**Recorded information**.

———

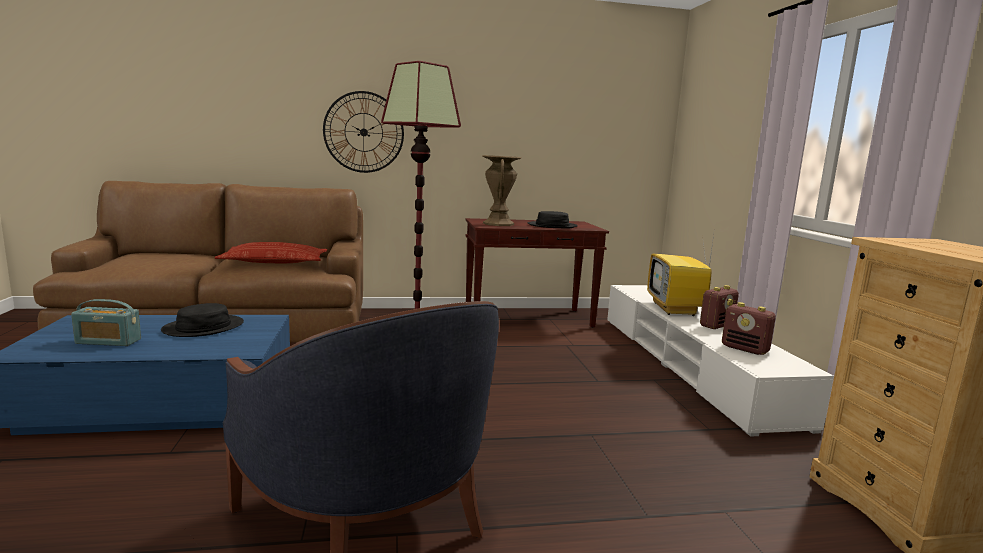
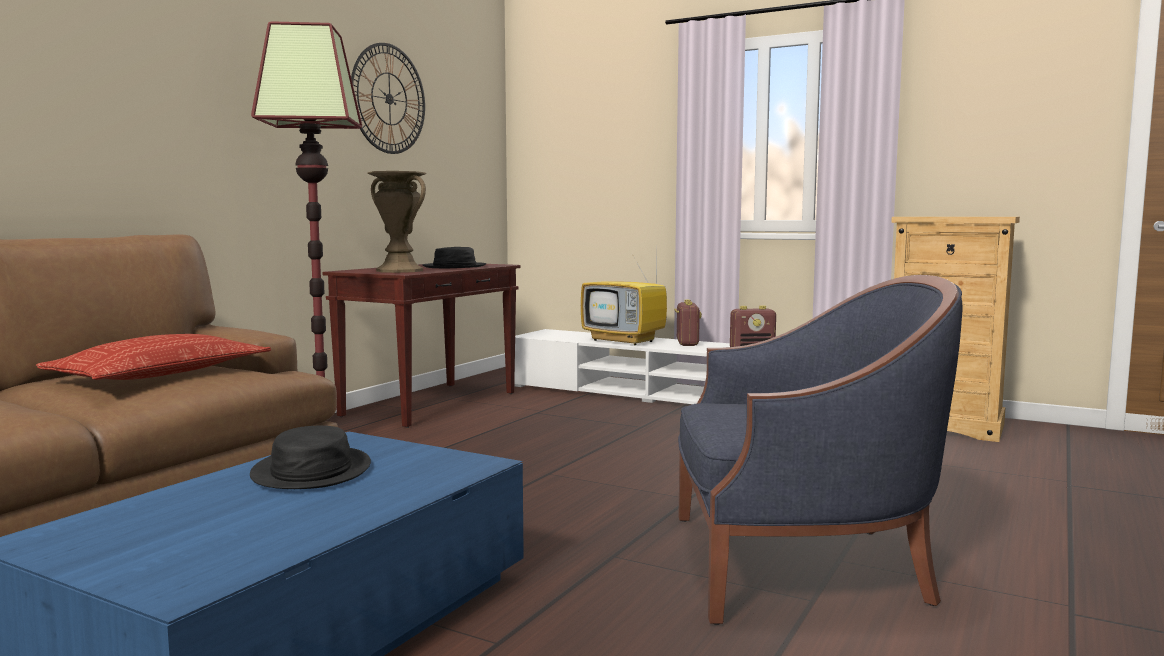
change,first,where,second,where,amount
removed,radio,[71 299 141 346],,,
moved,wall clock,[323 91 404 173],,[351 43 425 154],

———

**Task instructions**.
Reproduce the listing above exactly, but skip the pictures.

**Result below**.
change,first,where,second,where,amount
removed,radio,[71 299 141 346],,,
moved,wall clock,[323 91 404 173],,[351 43 425 154],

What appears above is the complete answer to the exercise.